Lower é um disco sonoro e político, daquele tipo que não dá para saber onde termina o som e começa a política. Slow dance in a gay bar é um soul indie e sujo, com teclados que parecem montados assumidamente de maneira tosca, cuja letra fala sobre solidão e encontros na noite LGBT. Pompeii statues é um r&b acústico e fantasmagórico que lança mão de imagens bastante poéticas para falar sobre o ato de fazer a mesma coisa eternamente. O mesmo clima amedrontador aparece na montagem de baixo, teclados, percussão, ruídos e vocal distorcido Speaking with the dead, com mais barulho no final.

Já a balada folk cigana Rebecca Latimer Felton gets a BBC é provocação, reparação histórica e um verdadeiro soco: a Rebecca cujo nome completo aparece no título (1835-1930) foi uma senadora, escravocrata e supremacista branca dos Estados Unidos. A letra é um conto bem violento sobre atração sexual de fazendeiros por escravos, terminando em abuso e assassinato – vale citar que o BBC do título nada tem ver com o nome da emissora estatal britânica (e dispensa tradução).

Registros de dados -
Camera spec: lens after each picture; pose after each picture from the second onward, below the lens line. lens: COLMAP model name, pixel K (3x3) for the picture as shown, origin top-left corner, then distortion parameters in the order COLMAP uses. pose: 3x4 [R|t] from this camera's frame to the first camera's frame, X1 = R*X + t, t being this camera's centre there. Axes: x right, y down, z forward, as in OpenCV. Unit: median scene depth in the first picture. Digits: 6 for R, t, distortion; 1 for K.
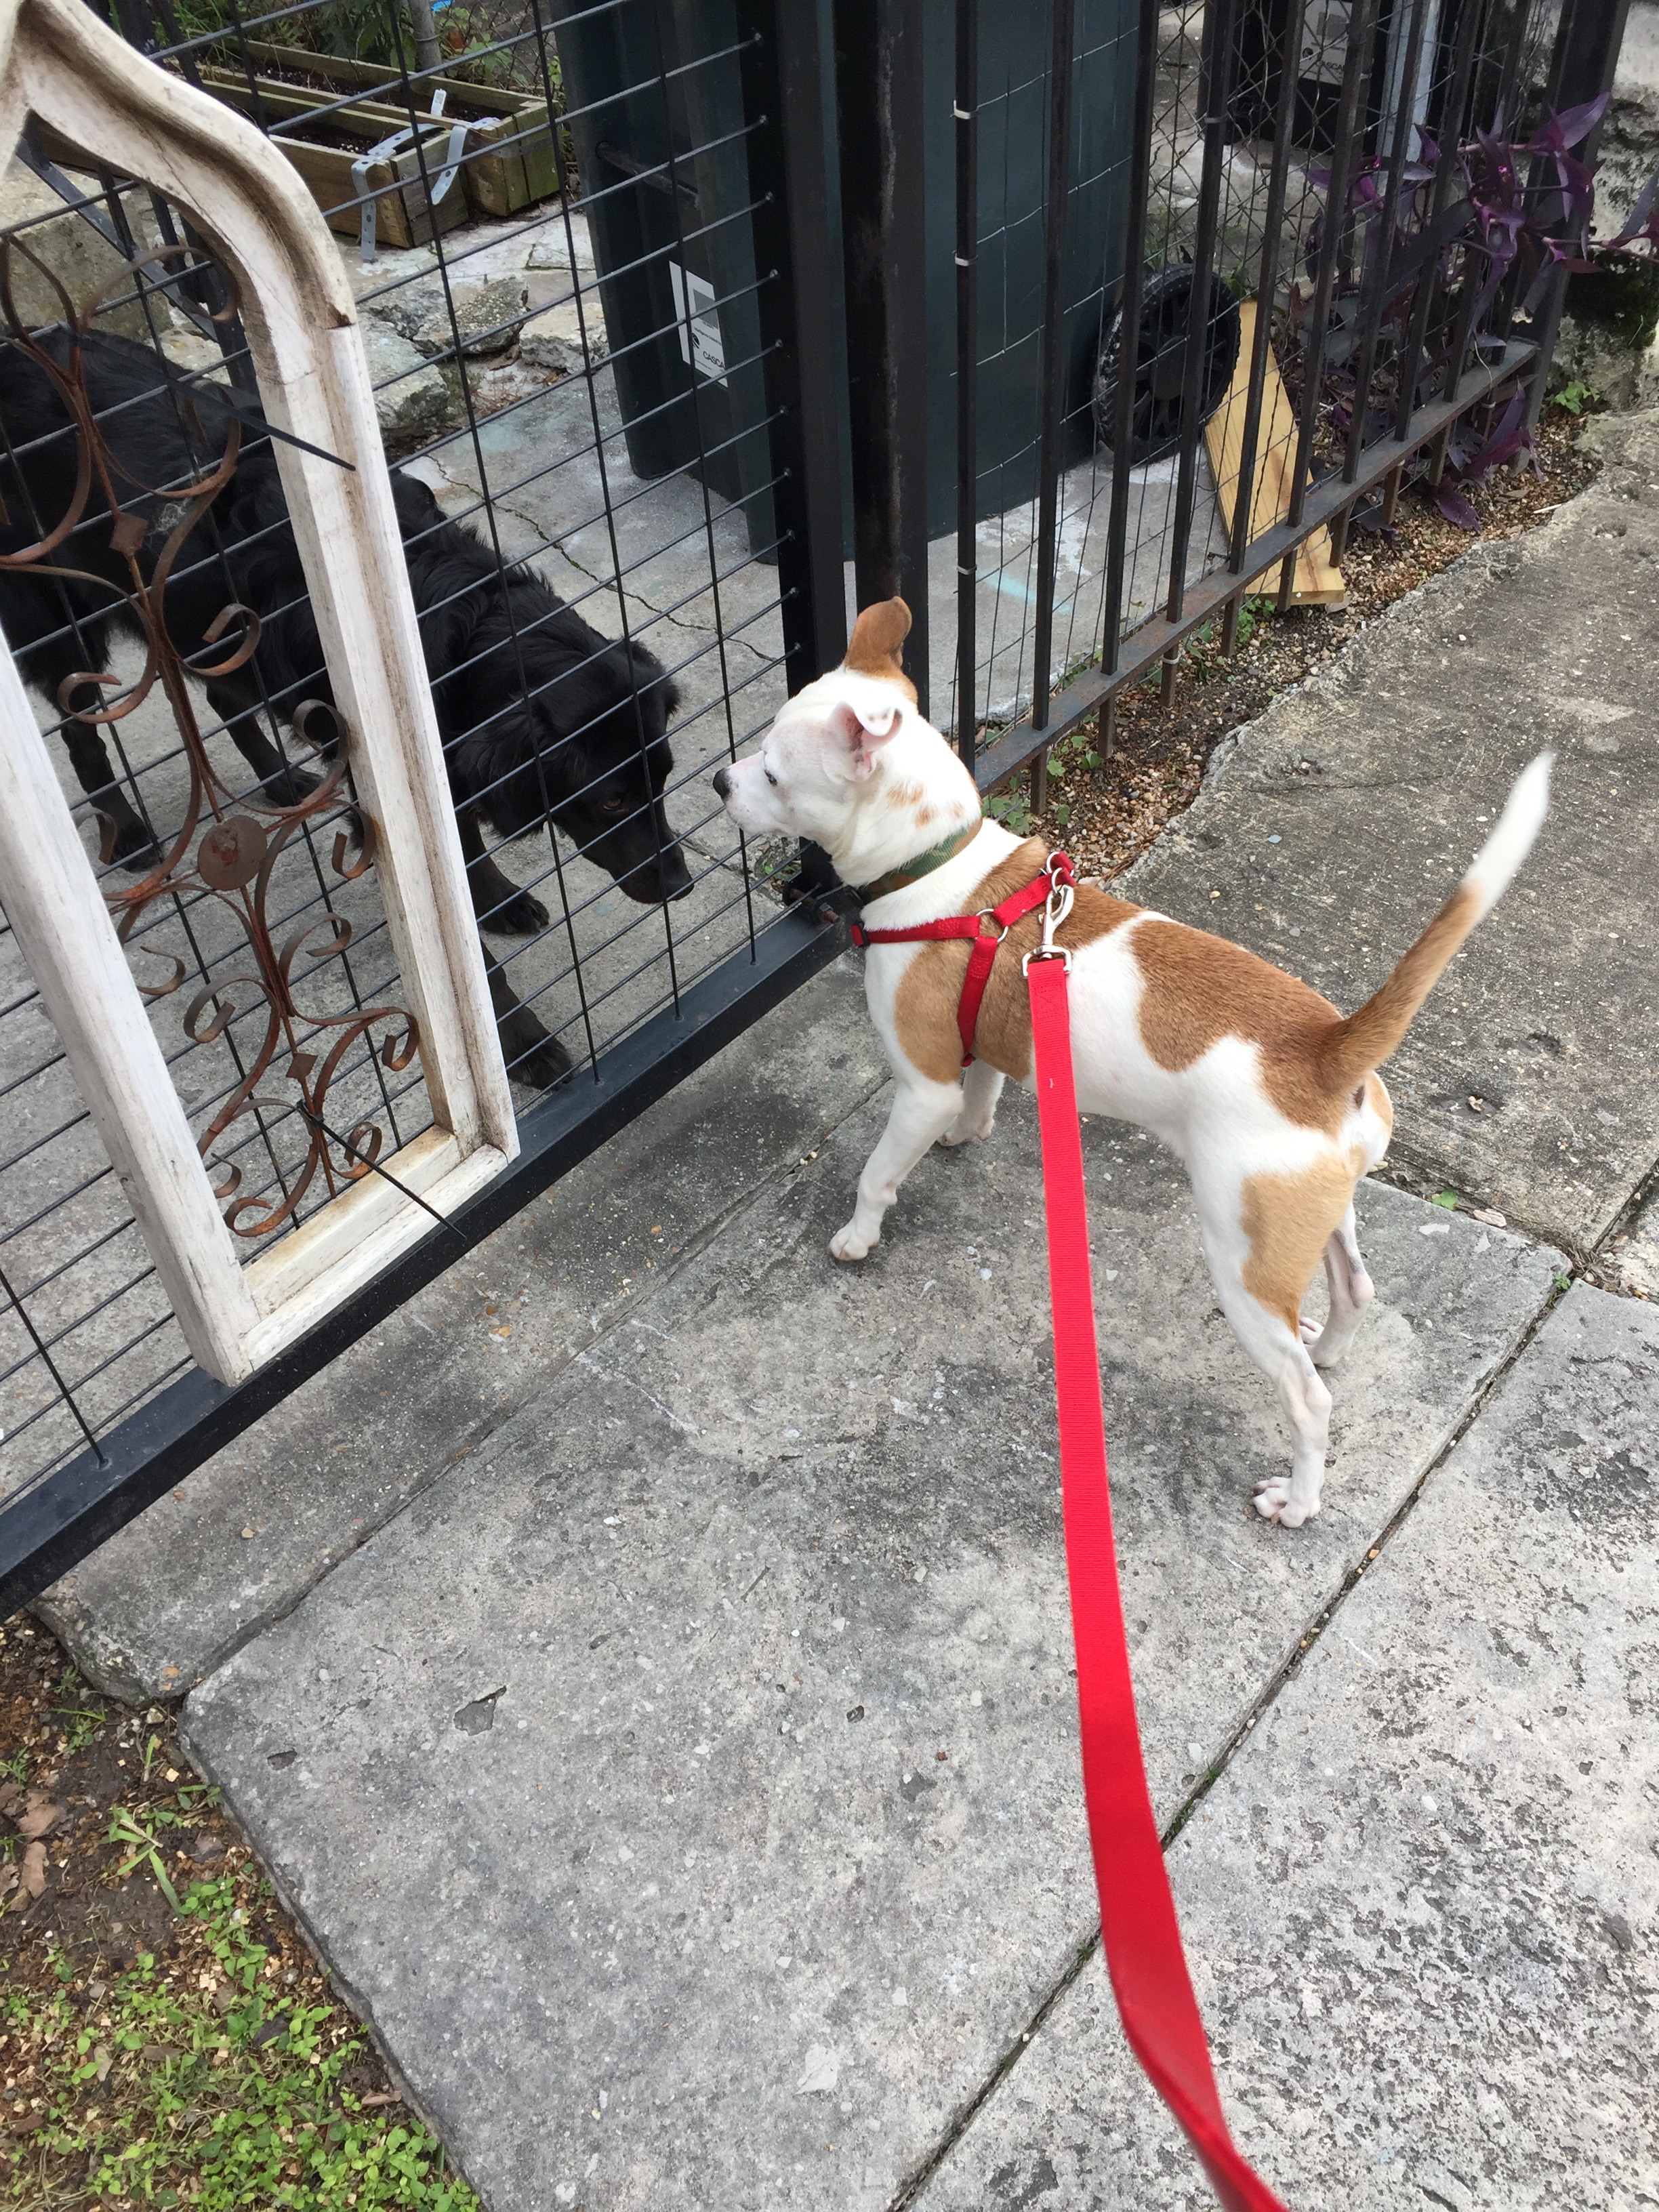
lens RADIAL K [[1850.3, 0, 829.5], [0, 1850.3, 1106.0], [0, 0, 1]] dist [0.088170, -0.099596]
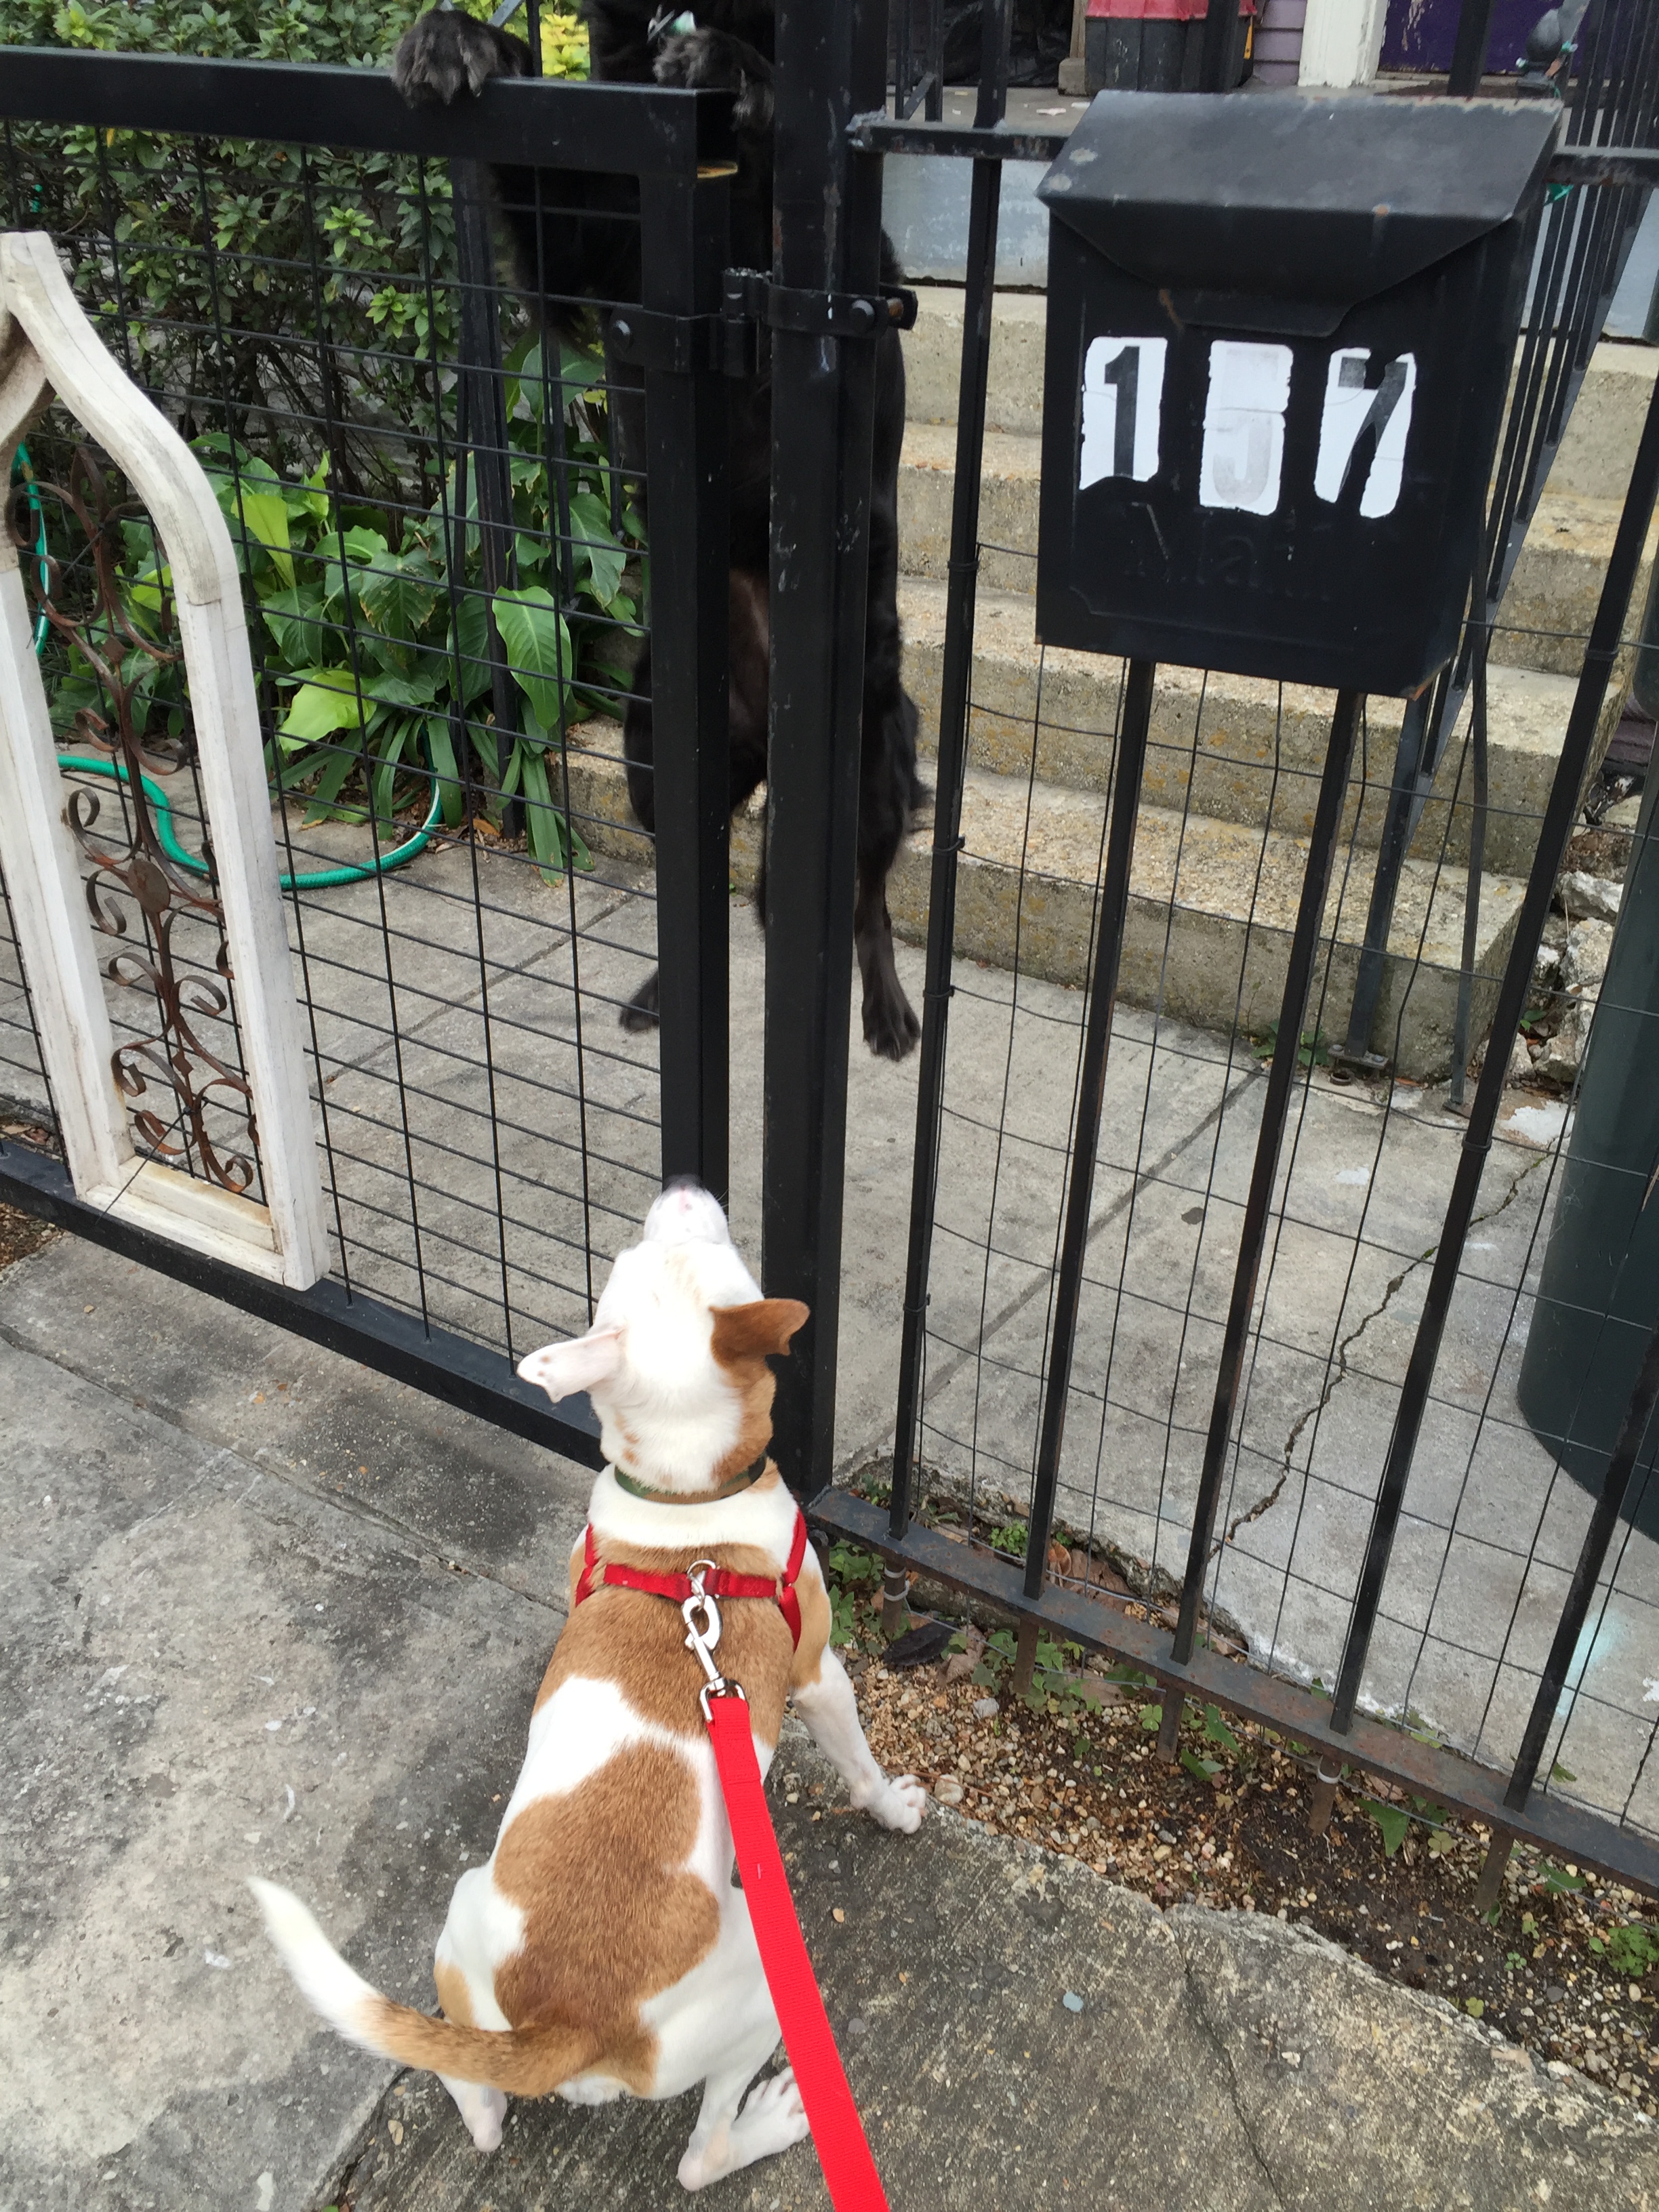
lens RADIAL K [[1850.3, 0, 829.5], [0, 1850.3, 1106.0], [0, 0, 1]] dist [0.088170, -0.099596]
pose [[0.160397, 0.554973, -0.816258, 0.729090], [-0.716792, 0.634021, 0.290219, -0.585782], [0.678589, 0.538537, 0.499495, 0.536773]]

--

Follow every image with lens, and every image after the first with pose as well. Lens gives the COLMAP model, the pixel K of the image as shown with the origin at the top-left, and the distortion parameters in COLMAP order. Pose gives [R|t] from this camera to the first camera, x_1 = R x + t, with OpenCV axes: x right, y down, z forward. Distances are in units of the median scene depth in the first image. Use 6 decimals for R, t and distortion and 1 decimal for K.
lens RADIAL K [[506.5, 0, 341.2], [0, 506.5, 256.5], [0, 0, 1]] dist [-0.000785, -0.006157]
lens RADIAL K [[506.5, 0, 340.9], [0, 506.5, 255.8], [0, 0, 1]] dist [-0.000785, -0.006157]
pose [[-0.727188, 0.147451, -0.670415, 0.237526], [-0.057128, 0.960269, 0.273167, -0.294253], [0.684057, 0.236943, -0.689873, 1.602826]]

Instruções de trabalho - Segundo o texto sobre o disco Lower, quem foi Rebecca Latimer Felton?

Resposta da tarefa - Foi uma senadora, escravocrata e supremacista branca dos Estados Unidos (1835-1930).